The secondary characters in Shadow Man, however, are all cookie cutter creations. While there are several types of undead enemies in Deadside, they tend to segregate themselves from one another. So, you see the same enemies repeatedly during particular stages. Shadow Man has a diverse cast, but that diversity is unseen throughout most of the game.
Occasionally, I encountered brief freezes in game play coupled with sound glitches. The CD- ROM also had some trouble keeping up with some movie scenes in the game.
Shadow Man's sound is very eerie. The screams of aggressive zombies coupled with the whimpers and moans of the passive ones form a very depressing soundscape. Even if there was no profanity used in the game, I would not recommend it for young gamers. The sound alone is enough to cause psychological trauma.
I enjoyed playing Shadow Man, but I did find myself becoming tired of it. I found myself wanting to quit many times, but then I would find a new passage or item. I would decide to trudge forward. Because the game is so expansive and so complex, I found that the only way I could attack it was to play it in small chunks. I had to cut myself off at one hour of play time, save the game, and come back later. If I did not follow this schedule, my brain would go numb, and my enjoyment level crashed.
Although I played Shadow Man for well more than a week, I still think that I am nowhere near solving the game. Actually, I cannot even imagine finishing it. There are so many places to explore and so many enemies to kill that I cannot see the light at the end of the tunnel.
Overall, Shadow Man is a good game that can get bogged down as any complex game can. Its replay value is very high, because there is a plethora of hidden goodies waiting to be found. If I keep attacking Shadow Man in small chunks, I might just solve it. For now, I am satisfied running, searching, and shooting.
Graphics: The graphic presentation is good with a few minor glitches. Many of the secondary characters are identical, while the main characters have their own style and look.
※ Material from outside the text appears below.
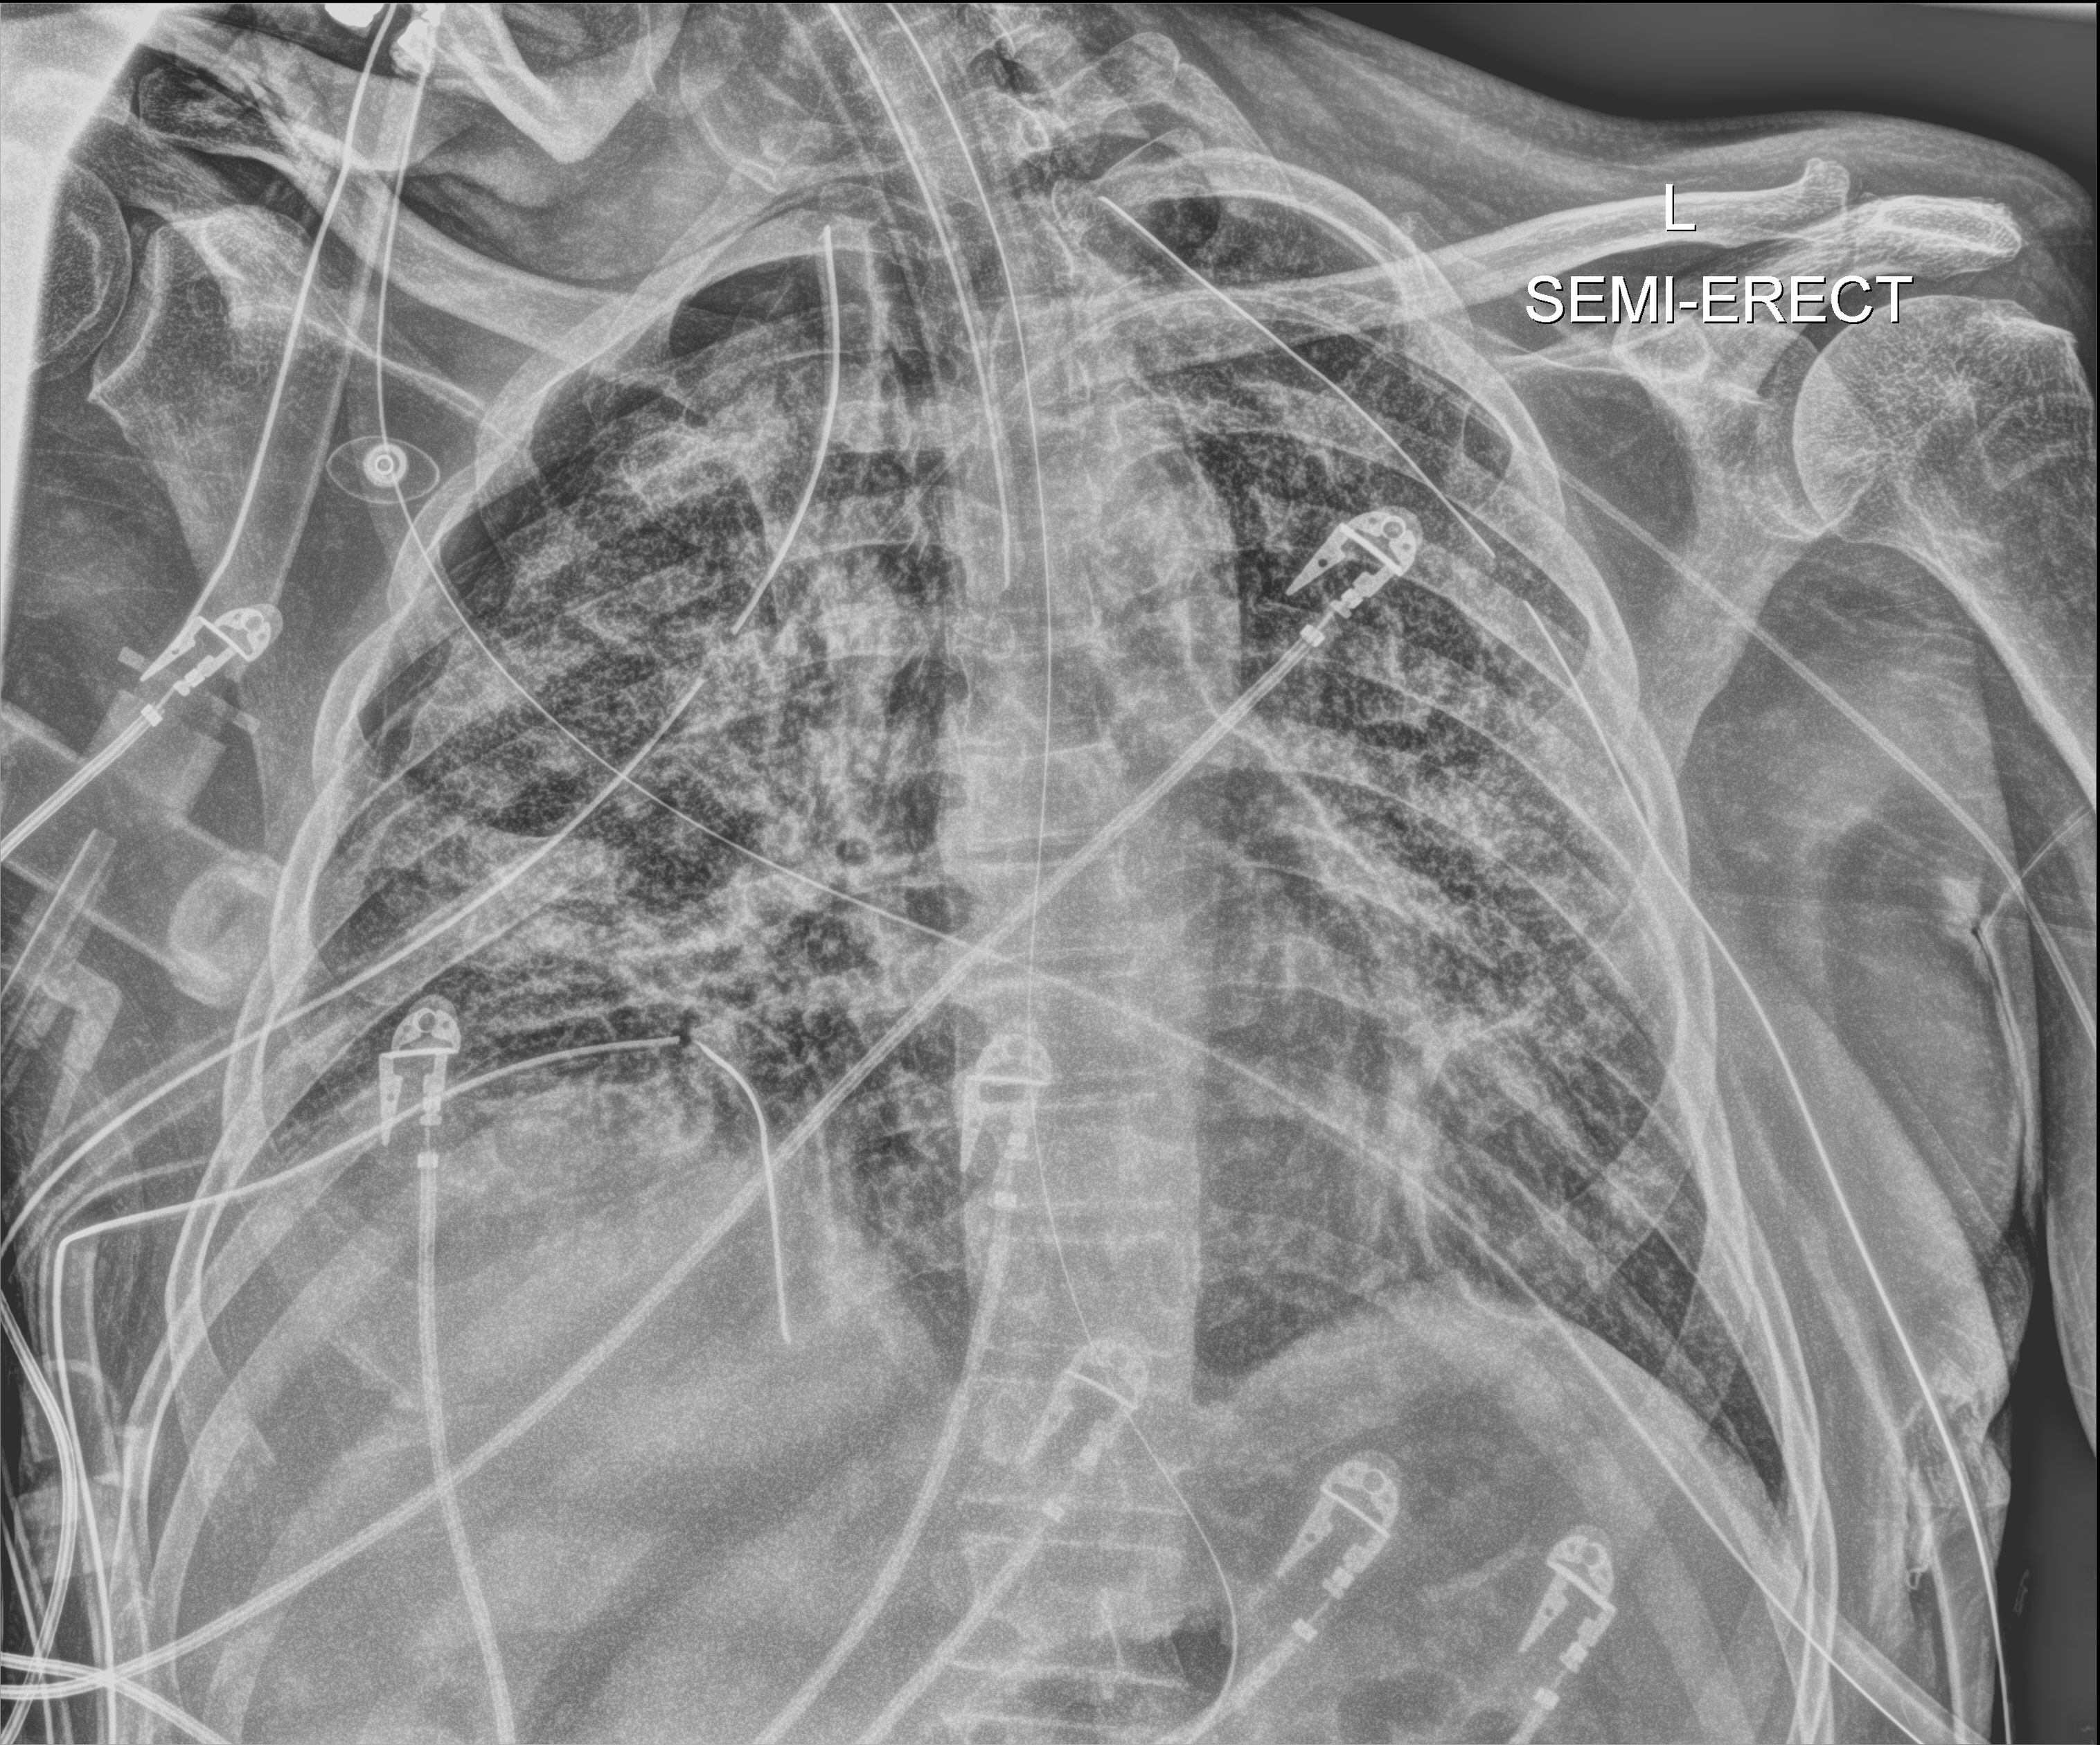
Chest X-ray (portable). Male patient hospitalised with COVID-19, age 18–59 years.
From the hospital-stay record, not from the radiograph (when in the stay this image was taken is not recorded): mechanically ventilated during this hospital stay: yes.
Sound: This game's sound is creepy! I would not recommend playing this game in front of your young relatives. It will probably give them nightmares.
Enjoyment: I had a good time playing Shadow Man, but I had to take breaks. There are so many hidden passages and items that it can be frustrating when you keep going into the same nooks, caves, and lakes.
Replay Value: There are so many hidden items in Shadow Man that it will never likely be completely explored.